Keyword Trends - Lindy Hop vs Swing Dance vs Jitterbug

Hashtag comparison between jitterbug, swingdance, eastcoastswing, lindyhop

My first prominent swing dance instructor once told me to teach Shim Sham in the group class starting on the “1” because it’s easier. That explanation made ready sense to me as a newer dance teacher. Most, if not all, dances taught at this ballroom studio with the only all-ages swing dance in metro Kansas City started on the “1.” It never occurred to me that, as a dance educator, I could make finding the “8” easier for students. It did mean the Shim Sham was a hot mess when Frankie Manning came to town and led everyone in it (note: As I anticipated this train wreck, I hit “play” on the song and just watched).

I feel the same entrenched reasoning might exist for vernacular dance instructors still billing classes as “jitterbug” or “east coast swing.” These are marketing terms popular back in the late 1990s and early 2000’s when neo-swing was on the rise and white dance instructors, like mine in KC, saw those words as a way to get new students to gravitate toward their classes and swing nights.

Even here we used “Jitterbug” as a way to label drop-in classes at the Arvada Tavern 6-7 years ago. Our thought process was akin to “if the Mercury Cafe, seen as the OG’s of the scene, is using it to sell classes, why not us?” Well…

google trend analysis between lindy hop, east coast swing, jitterbug, swing dance

Google Trends shows that people want to learn how to swing dance, specifically Lindy Hop. Even Instagram hashtag usage shows us what captivates people. Plus, as the below image shows, most people search “Jitterbug” for the cellular phone which debuted in 2006. Besides, maybe people just inherently know that a jitterbug just isn’t that cool unless you’re in specific regions like LA or Las Vegas where being a jitterbug is a badge of honor. Otherwise, “Jitterbug is primarily the white ghosting of a black dance,” a white thing and not as smooth as lindy (Frankie Manning in Margaret Batiuchok’s dissertation), uncouth, and an alcoholic drink giving you the jitters.

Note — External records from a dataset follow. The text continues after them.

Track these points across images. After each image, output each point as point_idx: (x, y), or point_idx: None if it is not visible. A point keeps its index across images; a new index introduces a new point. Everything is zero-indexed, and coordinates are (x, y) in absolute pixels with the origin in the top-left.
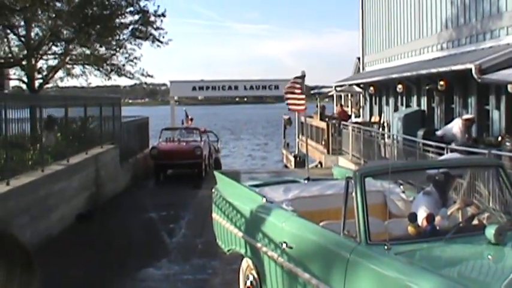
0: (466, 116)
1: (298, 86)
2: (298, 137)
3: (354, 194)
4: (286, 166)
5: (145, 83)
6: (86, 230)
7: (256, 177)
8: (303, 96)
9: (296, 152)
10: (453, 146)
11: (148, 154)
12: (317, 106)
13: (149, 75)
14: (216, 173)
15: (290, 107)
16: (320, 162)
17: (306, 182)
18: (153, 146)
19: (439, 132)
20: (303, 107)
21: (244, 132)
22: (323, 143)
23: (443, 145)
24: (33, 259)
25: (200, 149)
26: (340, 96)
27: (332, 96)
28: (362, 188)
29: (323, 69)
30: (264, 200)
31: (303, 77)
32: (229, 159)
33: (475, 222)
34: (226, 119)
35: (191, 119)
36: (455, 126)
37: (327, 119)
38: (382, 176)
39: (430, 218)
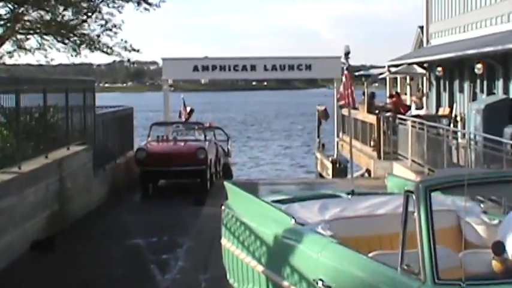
0: None
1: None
2: (338, 135)
3: (415, 214)
4: (321, 175)
5: (129, 61)
6: (45, 263)
7: (280, 189)
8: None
9: (335, 156)
10: None
11: (132, 158)
12: (364, 93)
13: (134, 50)
14: (226, 184)
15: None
16: (368, 170)
17: (349, 197)
18: (140, 147)
19: None
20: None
21: (266, 129)
22: (372, 143)
23: None
24: None
25: (204, 152)
26: (396, 79)
27: (384, 79)
28: (427, 206)
29: (372, 43)
30: (293, 221)
31: (346, 54)
32: (243, 166)
33: None
34: (240, 110)
35: (191, 111)
36: None
37: (377, 111)
38: (455, 189)
39: None
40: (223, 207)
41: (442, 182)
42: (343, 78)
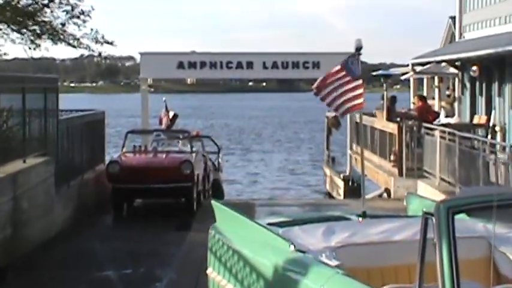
0: None
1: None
2: (351, 148)
3: (435, 240)
4: (330, 195)
5: (100, 55)
6: None
7: (280, 211)
8: (359, 83)
9: (347, 173)
10: None
11: (103, 173)
12: (383, 97)
13: (107, 42)
14: (214, 203)
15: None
16: (387, 190)
17: (360, 219)
18: (112, 160)
19: None
20: (360, 100)
21: (266, 139)
22: (392, 158)
23: None
24: None
25: (190, 165)
26: (422, 80)
27: (408, 80)
28: (449, 231)
29: (393, 37)
30: (292, 247)
31: (357, 50)
32: (238, 183)
33: None
34: (234, 116)
35: (174, 116)
36: None
37: (398, 119)
38: (484, 212)
39: None
40: (210, 231)
41: (468, 203)
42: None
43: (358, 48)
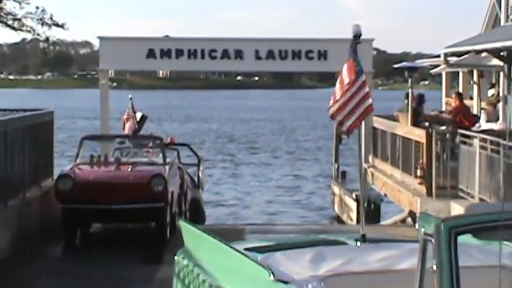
0: None
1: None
2: (367, 159)
3: (434, 267)
4: (339, 219)
5: (47, 40)
6: None
7: (274, 238)
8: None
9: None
10: None
11: (52, 189)
12: (407, 96)
13: (56, 25)
14: (182, 224)
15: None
16: (411, 213)
17: (358, 244)
18: (63, 173)
19: None
20: (369, 102)
21: (262, 149)
22: (419, 173)
23: None
24: None
25: (162, 181)
26: (457, 75)
27: (439, 75)
28: (451, 256)
29: (419, 21)
30: (272, 277)
31: (355, 37)
32: (225, 204)
33: None
34: (219, 119)
35: (142, 118)
36: None
37: (427, 123)
38: (496, 232)
39: None
40: (177, 256)
41: (473, 222)
42: (344, 69)
43: (357, 36)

Related queries to jitterbug showing that most people want the jitterbug phone

So, if you purport to teach swing dance within the vernacular scene (Vernacular refers to dance performed to the rhythms of African American music: dance that makes those rhythms visible - “Steppin’ on the Blues” by Jacqui Malone), then I’d highly encourage teachers to:

  • Specifically name what you’re teaching whether that’s Lindy Hop, Balboa, Collegiate Shag, Vernacular Jazz, Charleston, etc

  • Stop billing classes as Jitterbug or East Coast Swing. To borrow from Margaret Batiuchok’s dissertation once again - Jitterbug means different things to different people. Lindy means one thing. And East Coast Swing belongs to the ballroom dance community and was stripped of pretty much all vernacular values

  • Make it easier for people to find Lindy Hop and other vernacular dances. By appropriating Lindy Hop and other Black dances, and renaming them to suit your needs, you’re making it harder for people to find Lindy Hop and discover the tenets of vernacular dance.

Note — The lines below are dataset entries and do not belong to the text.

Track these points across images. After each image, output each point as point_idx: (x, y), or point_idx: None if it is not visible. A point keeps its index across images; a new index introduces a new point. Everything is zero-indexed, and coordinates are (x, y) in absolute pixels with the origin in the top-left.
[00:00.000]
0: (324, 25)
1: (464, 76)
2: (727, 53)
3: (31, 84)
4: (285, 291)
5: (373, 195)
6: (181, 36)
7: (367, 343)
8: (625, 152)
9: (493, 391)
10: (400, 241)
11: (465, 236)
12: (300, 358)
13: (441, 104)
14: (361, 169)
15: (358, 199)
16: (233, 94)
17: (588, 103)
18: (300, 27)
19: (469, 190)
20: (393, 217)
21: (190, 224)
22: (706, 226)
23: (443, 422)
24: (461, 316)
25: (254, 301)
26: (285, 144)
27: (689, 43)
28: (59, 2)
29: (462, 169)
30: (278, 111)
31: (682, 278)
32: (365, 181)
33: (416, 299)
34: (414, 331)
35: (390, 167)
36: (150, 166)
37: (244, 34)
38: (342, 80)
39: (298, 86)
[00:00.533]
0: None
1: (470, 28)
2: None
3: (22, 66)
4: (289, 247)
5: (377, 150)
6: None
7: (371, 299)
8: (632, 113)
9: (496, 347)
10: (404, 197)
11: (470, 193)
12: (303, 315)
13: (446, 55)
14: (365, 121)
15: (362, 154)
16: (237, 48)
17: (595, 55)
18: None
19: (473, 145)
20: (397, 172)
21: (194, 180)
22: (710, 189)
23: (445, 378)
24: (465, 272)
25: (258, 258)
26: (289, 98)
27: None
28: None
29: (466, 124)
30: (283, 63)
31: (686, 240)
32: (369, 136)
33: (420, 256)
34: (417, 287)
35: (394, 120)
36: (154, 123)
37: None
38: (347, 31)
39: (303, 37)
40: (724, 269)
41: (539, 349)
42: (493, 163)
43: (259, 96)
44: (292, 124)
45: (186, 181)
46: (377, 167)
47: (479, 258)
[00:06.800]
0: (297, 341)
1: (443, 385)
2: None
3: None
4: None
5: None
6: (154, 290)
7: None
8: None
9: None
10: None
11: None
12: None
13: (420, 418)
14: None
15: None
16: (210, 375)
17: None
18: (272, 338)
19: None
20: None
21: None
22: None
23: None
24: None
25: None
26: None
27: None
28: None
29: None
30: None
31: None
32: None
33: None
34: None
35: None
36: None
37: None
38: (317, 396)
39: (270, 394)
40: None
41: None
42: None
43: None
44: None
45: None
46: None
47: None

The main reason why I think people stumble over Lindy Hop’s varying pattern lengths and varying rhythms (triple steps, stomp offs, slows, quicks, etc) is because of dance instructors billing patterns using slows and quicks as east coast swing or jitterbug. This leads to a dissonance where dancers think these rhythms and some patterns live on islands separate from swingouts or triple steps, for example.

If you’re dancing with vernacular dance hallmarks and striving to impart these characteristics such as improvisation and spontaneity, propulsive rhythm, call-and-response patterns, self-expression, elegance, and control to your students while dancing to solid swing-era music, you ought to calling what you’re teaching Lindy Hop. Just do it.